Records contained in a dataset
□ □ □ □ □ □ □

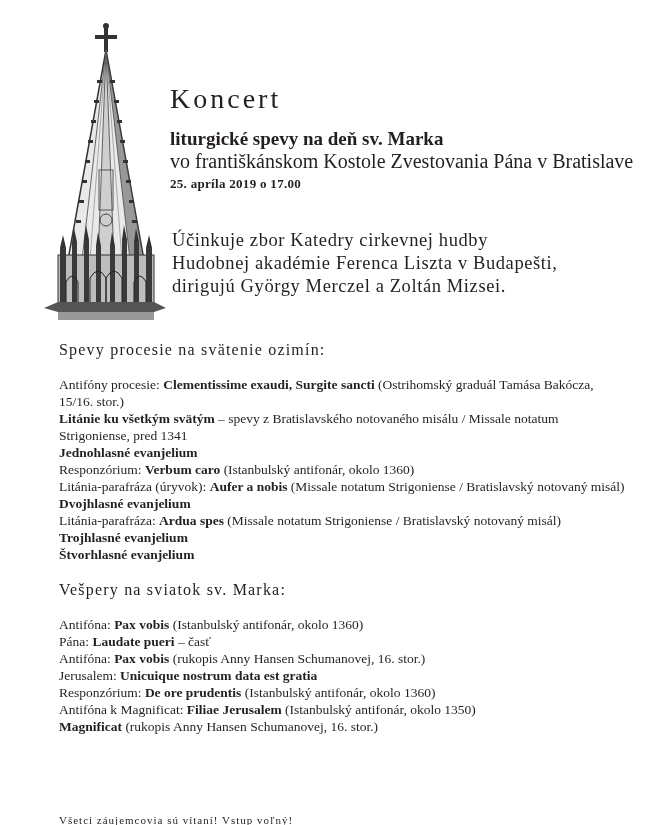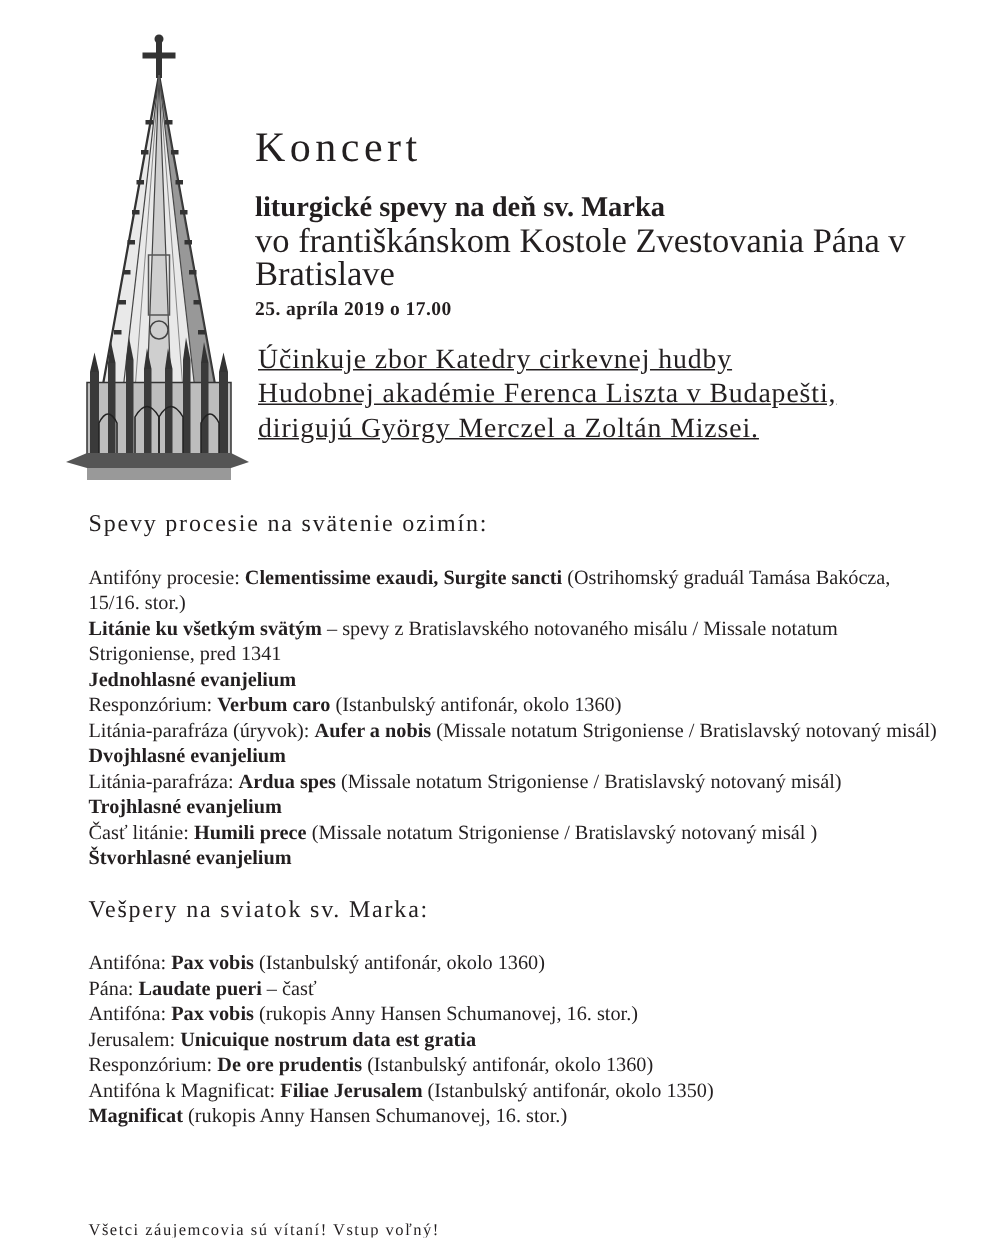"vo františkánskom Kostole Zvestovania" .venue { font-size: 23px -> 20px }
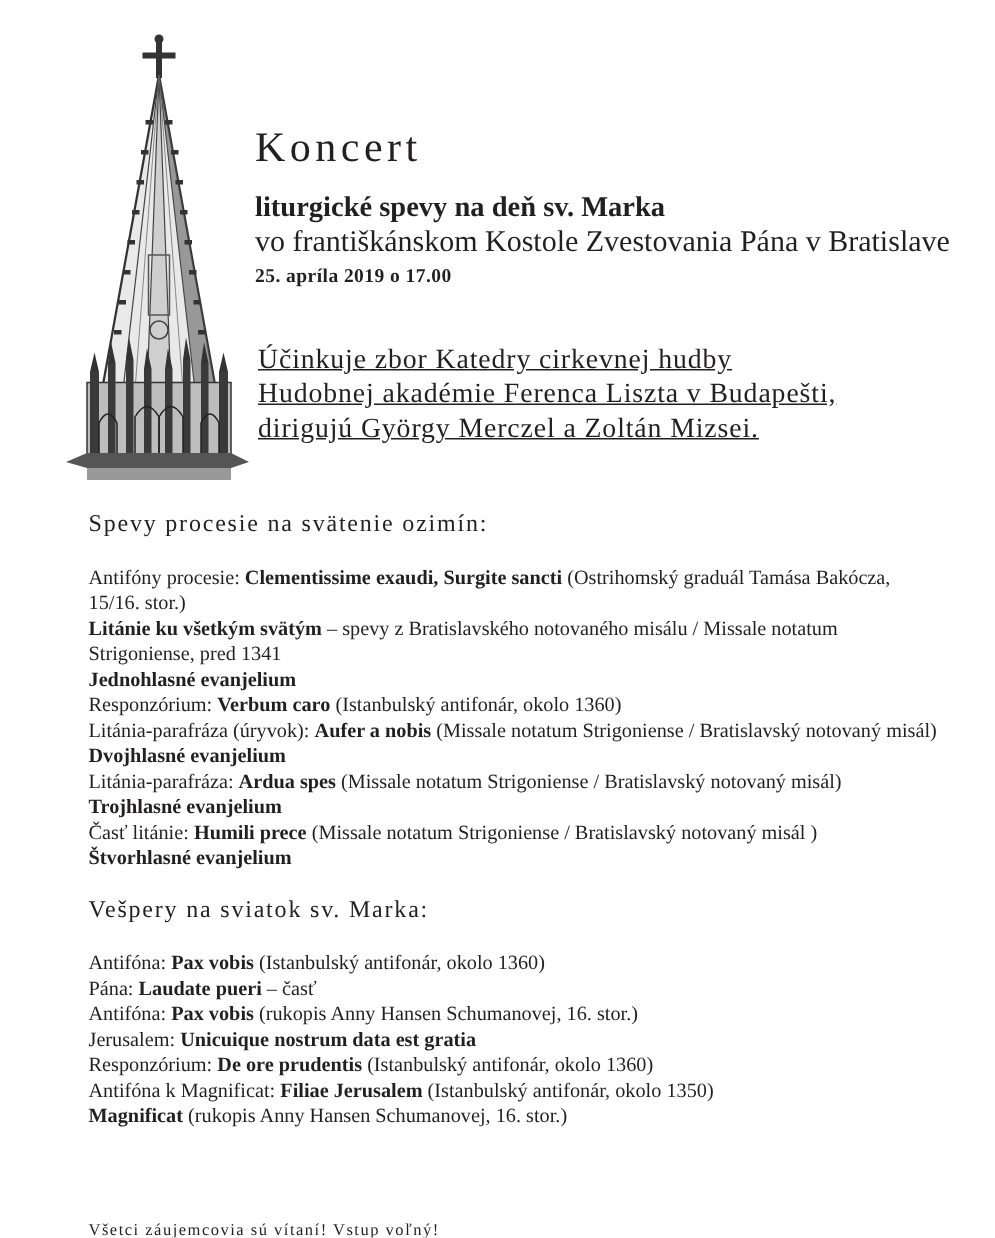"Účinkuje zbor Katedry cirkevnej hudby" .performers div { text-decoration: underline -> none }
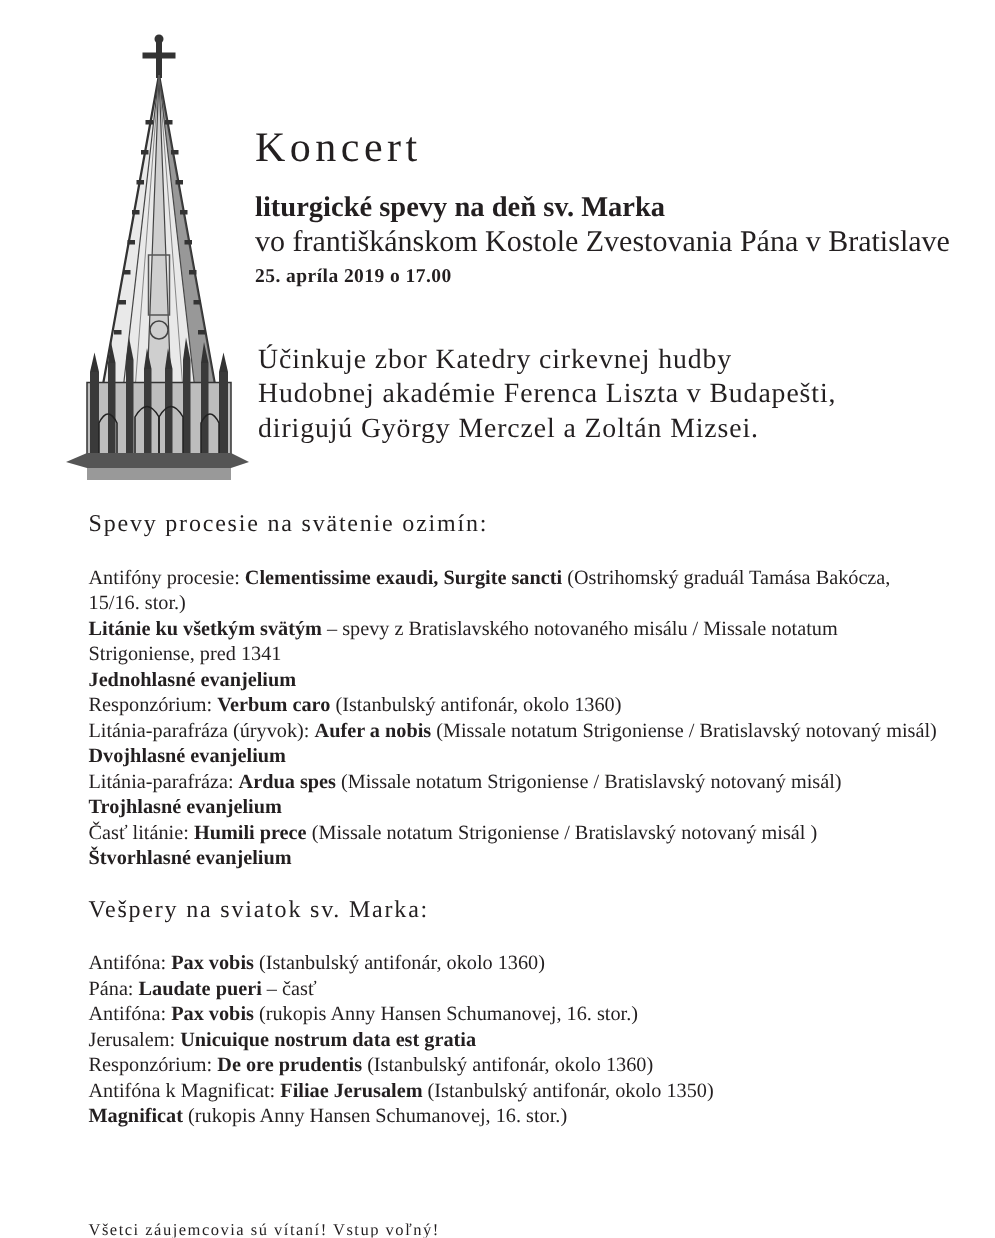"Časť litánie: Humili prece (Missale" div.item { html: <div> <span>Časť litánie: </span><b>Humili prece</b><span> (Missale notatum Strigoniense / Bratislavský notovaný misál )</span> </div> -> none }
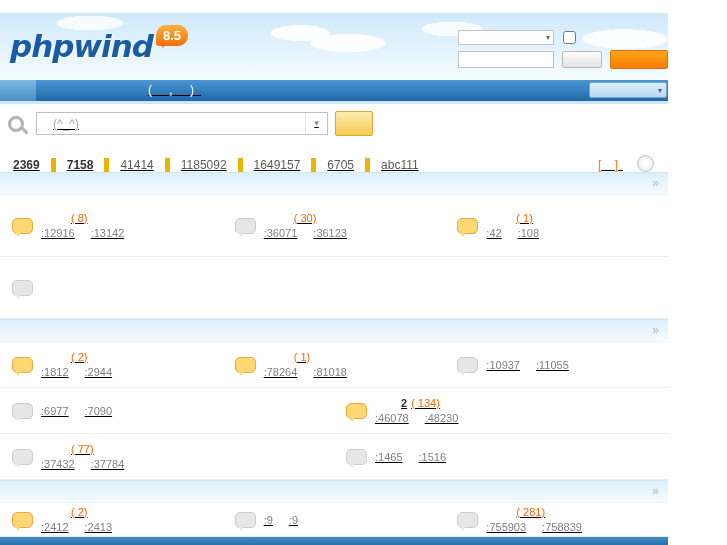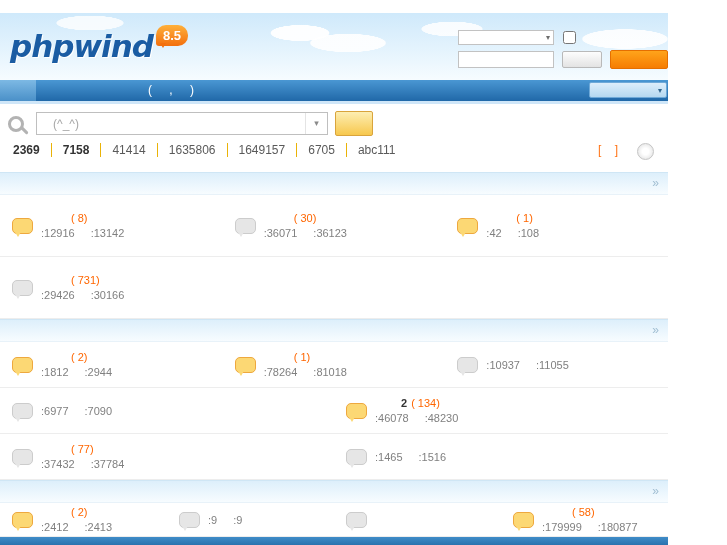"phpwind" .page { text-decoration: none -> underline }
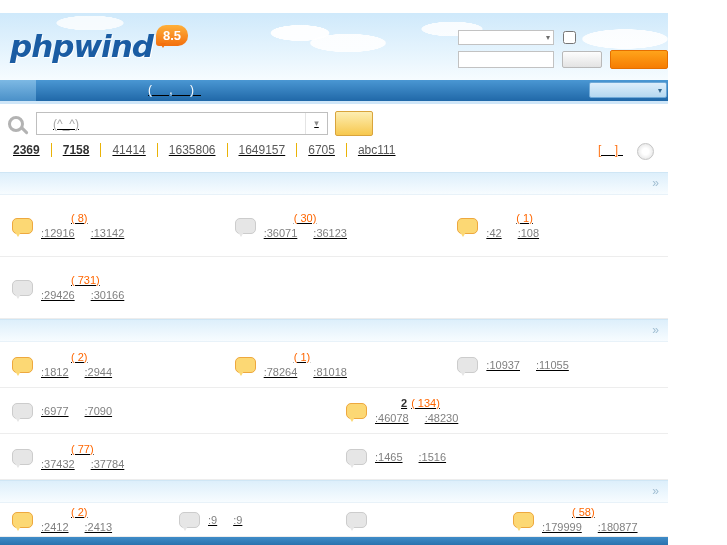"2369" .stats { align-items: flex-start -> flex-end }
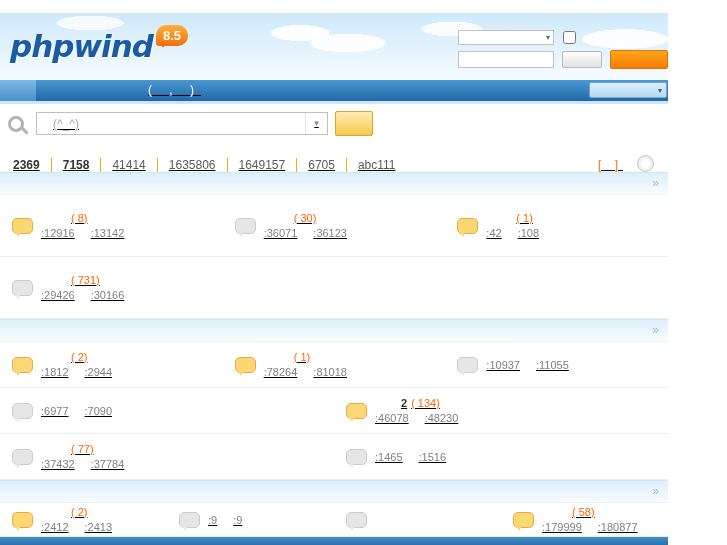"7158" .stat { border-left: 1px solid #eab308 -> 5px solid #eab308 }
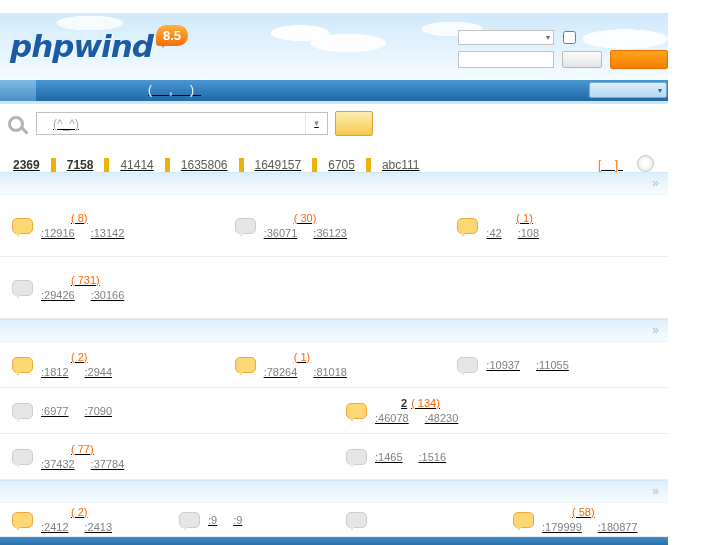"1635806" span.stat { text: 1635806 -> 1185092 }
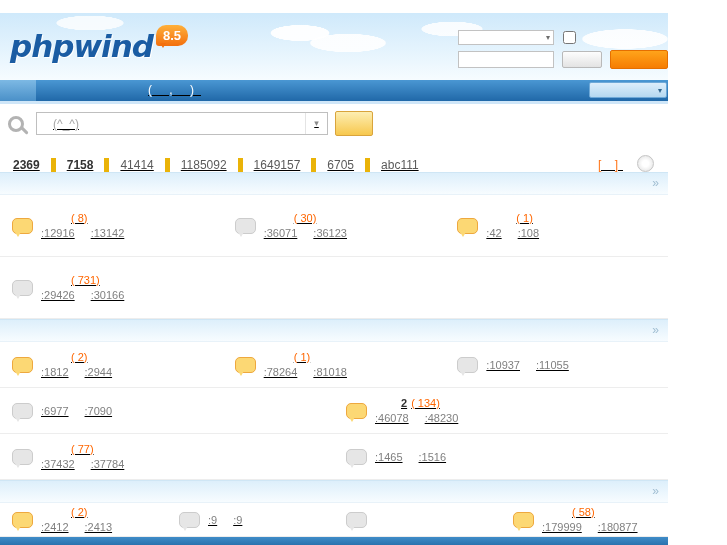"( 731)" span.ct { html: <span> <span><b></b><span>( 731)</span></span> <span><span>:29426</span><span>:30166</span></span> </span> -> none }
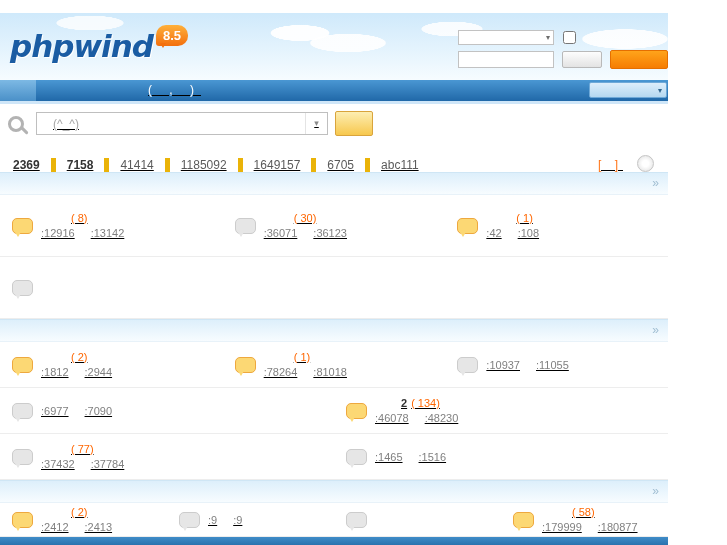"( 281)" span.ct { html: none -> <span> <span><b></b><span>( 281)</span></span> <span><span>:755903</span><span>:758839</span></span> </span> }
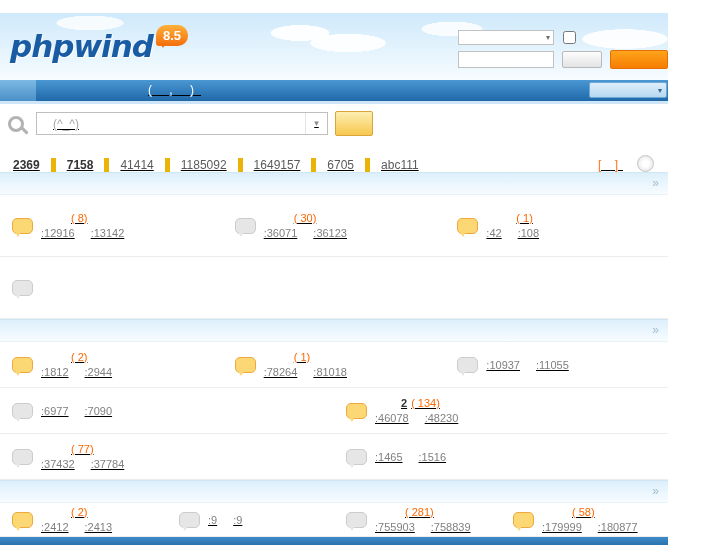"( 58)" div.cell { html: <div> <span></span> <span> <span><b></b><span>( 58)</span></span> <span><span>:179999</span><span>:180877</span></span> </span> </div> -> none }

□ □ □ □ □ □ □

Once the pictures are set aside, the remaining data must be transcribed exactly.

"vo františkánskom Kostole Zvestovania" .venue { font-size: 23px -> 20px }
"Účinkuje zbor Katedry cirkevnej hudby" .performers div { text-decoration: underline -> none }
"Časť litánie: Humili prece (Missale" div.item { html: <div> <span>Časť litánie: </span><b>Humili prece</b><span> (Missale notatum Strigoniense / Bratislavský notovaný misál )</span> </div> -> none }
"phpwind" .page { text-decoration: none -> underline }
"2369" .stats { align-items: flex-start -> flex-end }
"7158" .stat { border-left: 1px solid #eab308 -> 5px solid #eab308 }
"1635806" span.stat { text: 1635806 -> 1185092 }
"( 731)" span.ct { html: <span> <span><b></b><span>( 731)</span></span> <span><span>:29426</span><span>:30166</span></span> </span> -> none }
"( 281)" span.ct { html: none -> <span> <span><b></b><span>( 281)</span></span> <span><span>:755903</span><span>:758839</span></span> </span> }
"( 58)" div.cell { html: <div> <span></span> <span> <span><b></b><span>( 58)</span></span> <span><span>:179999</span><span>:180877</span></span> </span> </div> -> none }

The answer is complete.